Der Bösewicht der Staffel hat oft gar nichts Böses gesagt. Er wurde dazu geschnitten. Wer wissen will, wie Trash-TV funktioniert, sollte weniger auf die Kandidaten schauen und mehr auf die Leute, die nach Drehschluss anfangen zu arbeiten: die Editoren. Aus 250 Stunden Material pro Woche wird eine Folge – und in diesem Verhältnis liegt die ganze Macht.
Das bekannteste Werkzeug heißt Frankenbiting: Aus einzelnen Wortfetzen verschiedener Aufnahmen wird ein neuer Satz zusammengesetzt, den so nie jemand gesprochen hat. Ein „Ich mag …“ von Montag, ein „… sie einfach nicht“ von Donnerstag – fertig ist die Feindschaft. Verräterisch sind die Schnitte, in denen der Mund nicht zu sehen ist: Kommentar aus dem Off, Reaktionsbild von irgendwann. Genau hier näht der Schnitt sein Monster zusammen.

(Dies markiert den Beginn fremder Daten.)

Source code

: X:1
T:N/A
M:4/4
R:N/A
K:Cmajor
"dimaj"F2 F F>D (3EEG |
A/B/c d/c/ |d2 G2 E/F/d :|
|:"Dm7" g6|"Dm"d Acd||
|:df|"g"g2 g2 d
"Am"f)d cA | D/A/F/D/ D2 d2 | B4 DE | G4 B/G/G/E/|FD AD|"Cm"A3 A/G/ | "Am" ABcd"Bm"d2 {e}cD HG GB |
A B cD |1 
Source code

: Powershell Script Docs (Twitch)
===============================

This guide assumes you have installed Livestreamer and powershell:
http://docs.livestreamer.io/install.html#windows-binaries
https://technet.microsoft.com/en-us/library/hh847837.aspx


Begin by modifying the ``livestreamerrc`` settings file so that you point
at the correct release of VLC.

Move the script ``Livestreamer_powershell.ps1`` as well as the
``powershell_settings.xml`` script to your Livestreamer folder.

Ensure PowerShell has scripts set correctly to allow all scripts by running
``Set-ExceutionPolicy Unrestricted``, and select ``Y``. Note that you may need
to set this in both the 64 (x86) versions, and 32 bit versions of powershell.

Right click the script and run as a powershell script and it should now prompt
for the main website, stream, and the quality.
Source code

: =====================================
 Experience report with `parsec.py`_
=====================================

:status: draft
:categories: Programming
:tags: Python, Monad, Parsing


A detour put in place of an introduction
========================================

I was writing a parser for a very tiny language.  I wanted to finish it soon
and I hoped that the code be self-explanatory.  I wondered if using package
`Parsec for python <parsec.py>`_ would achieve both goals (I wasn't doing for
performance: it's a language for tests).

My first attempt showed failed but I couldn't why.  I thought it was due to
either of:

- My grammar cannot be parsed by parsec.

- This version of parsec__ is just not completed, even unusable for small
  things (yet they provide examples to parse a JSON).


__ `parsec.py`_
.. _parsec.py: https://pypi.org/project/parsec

Zweite Zutat ist das Einzelinterview, im Fachjargon der unsichtbare Motor jeder Doku-Soap. Was im Container passiert, ist Rohmaterial; was im Interviewstuhl gesagt wird, ist die Erzählstimme, die dem Chaos nachträglich einen Sinn gibt. Kein Zufall, dass jede Zuspitzung von genau so einem Statement eingerahmt wird – die Deutung liefert der Sender gleich mit.
Dazu kommt die Grammatik der Spannung: der harte Cliffhanger vor der Werbung, die dräuende Musik unter einem harmlosen Blick, der Schnitt-Gegenschnitt, der zwei Menschen in einen Streit stellt, die vielleicht in getrennten Räumen waren. Nichts davon ist gelogen im engen Sinn – und trotzdem ist die Wahrheit, die entsteht, eine Erfindung des Schnittplatzes.
Trashticker-Einschätzung: Wer Frankenbiting kennt, guckt nicht schlechter Trash – er guckt schlauer. Der Reiz liegt gerade darin, das Handwerk zu erkennen und trotzdem mitzufiebern. Reality-TV ist kein Fenster in echte Menschen, sondern ein hochgebautes Erzählformat, das so tut. Und das ehrlichste Kompliment an ein gutes Schnitt-Team ist, dass man den Bösewicht hasst, obwohl man weiß, dass er erst in der Postproduktion geboren wurde.